Data entries:
------------------------------------------------------------------------

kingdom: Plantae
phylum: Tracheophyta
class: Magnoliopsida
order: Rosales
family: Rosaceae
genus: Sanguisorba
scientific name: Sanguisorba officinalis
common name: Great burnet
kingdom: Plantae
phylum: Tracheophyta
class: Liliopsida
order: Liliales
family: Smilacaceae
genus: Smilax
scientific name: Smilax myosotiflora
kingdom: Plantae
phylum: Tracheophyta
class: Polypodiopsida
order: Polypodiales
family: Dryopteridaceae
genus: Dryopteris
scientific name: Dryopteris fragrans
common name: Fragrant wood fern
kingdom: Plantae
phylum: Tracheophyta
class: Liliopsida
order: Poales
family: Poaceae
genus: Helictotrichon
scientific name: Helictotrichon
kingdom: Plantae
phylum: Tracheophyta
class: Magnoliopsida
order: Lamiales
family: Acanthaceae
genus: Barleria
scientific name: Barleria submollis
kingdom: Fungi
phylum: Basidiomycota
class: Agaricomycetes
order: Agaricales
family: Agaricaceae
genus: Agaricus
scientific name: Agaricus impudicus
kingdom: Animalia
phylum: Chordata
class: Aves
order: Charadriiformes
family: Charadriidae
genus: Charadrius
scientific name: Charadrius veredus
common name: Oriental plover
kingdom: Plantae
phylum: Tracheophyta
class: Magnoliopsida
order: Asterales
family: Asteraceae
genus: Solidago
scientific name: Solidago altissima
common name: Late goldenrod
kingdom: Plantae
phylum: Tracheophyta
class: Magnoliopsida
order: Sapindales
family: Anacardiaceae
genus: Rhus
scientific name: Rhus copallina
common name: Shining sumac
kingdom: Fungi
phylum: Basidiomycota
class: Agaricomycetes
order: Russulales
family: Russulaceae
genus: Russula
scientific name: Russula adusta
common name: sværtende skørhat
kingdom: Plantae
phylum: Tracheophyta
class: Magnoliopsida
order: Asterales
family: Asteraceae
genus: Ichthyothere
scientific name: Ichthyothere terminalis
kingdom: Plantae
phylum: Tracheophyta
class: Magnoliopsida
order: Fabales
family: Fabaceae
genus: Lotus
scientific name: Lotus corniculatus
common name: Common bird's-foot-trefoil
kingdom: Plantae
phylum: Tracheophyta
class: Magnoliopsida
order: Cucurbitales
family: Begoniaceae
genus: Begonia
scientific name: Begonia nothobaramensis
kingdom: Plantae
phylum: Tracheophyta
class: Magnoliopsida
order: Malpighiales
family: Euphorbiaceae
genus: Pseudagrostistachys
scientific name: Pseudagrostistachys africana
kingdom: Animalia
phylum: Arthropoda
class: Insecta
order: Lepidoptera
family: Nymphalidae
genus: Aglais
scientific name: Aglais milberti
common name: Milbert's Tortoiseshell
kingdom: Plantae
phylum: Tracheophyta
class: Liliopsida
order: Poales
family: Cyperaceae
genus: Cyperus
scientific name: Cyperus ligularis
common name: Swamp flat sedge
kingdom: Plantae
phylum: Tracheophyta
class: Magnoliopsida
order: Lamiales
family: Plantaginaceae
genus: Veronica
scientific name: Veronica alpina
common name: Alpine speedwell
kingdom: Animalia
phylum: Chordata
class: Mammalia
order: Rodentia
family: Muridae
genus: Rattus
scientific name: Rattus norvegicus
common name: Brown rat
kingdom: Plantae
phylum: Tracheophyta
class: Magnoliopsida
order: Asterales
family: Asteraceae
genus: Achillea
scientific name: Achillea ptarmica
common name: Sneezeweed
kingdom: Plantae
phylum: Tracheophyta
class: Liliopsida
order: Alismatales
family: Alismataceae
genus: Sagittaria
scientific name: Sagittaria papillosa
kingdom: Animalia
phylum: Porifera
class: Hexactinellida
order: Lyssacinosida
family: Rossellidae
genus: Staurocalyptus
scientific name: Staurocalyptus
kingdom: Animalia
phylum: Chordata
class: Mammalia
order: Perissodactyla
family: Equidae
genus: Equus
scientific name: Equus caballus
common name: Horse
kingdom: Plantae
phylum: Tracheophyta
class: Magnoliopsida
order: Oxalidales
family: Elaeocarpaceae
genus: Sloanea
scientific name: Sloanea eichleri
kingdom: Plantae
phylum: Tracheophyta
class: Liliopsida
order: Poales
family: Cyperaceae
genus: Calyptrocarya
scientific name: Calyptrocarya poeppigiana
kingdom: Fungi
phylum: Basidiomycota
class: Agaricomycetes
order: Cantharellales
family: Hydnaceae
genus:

------------------------------------------------------------------------

Recast the lines of these entries as a numbered list, omitting blank lines. Start at the line that contains "genus: Dryopteris" and stop after the line that contains "order: Malpighiales".

:: TASK OUTPUT ::
1. genus: Dryopteris
2. scientific name: Dryopteris fragrans
3. common name: Fragrant wood fern
4. kingdom: Plantae
5. phylum: Tracheophyta
6. class: Liliopsida
7. order: Poales
8. family: Poaceae
9. genus: Helictotrichon
10. scientific name: Helictotrichon
11. kingdom: Plantae
12. phylum: Tracheophyta
13. class: Magnoliopsida
14. order: Lamiales
15. family: Acanthaceae
16. genus: Barleria
17. scientific name: Barleria submollis
18. kingdom: Fungi
19. phylum: Basidiomycota
20. class: Agaricomycetes
21. order: Agaricales
22. family: Agaricaceae
23. genus: Agaricus
24. scientific name: Agaricus impudicus
25. kingdom: Animalia
26. phylum: Chordata
27. class: Aves
28. order: Charadriiformes
29. family: Charadriidae
30. genus: Charadrius
31. scientific name: Charadrius veredus
32. common name: Oriental plover
33. kingdom: Plantae
34. phylum: Tracheophyta
35. class: Magnoliopsida
36. order: Asterales
37. family: Asteraceae
38. genus: Solidago
39. scientific name: Solidago altissima
40. common name: Late goldenrod
41. kingdom: Plantae
42. phylum: Tracheophyta
43. class: Magnoliopsida
44. order: Sapindales
45. family: Anacardiaceae
46. genus: Rhus
47. scientific name: Rhus copallina
48. common name: Shining sumac
49. kingdom: Fungi
50. phylum: Basidiomycota
51. class: Agaricomycetes
52. order: Russulales
53. family: Russulaceae
54. genus: Russula
55. scientific name: Russula adusta
56. common name: sværtende skørhat
57. kingdom: Plantae
58. phylum: Tracheophyta
59. class: Magnoliopsida
60. order: Asterales
61. family: Asteraceae
62. genus: Ichthyothere
63. scientific name: Ichthyothere terminalis
64. kingdom: Plantae
65. phylum: Tracheophyta
66. class: Magnoliopsida
67. order: Fabales
68. family: Fabaceae
69. genus: Lotus
70. scientific name: Lotus corniculatus
71. common name: Common bird's-foot-trefoil
72. kingdom: Plantae
73. phylum: Tracheophyta
74. class: Magnoliopsida
75. order: Cucurbitales
76. family: Begoniaceae
77. genus: Begonia
78. scientific name: Begonia nothobaramensis
79. kingdom: Plantae
80. phylum: Tracheophyta
81. class: Magnoliopsida
82. order: Malpighiales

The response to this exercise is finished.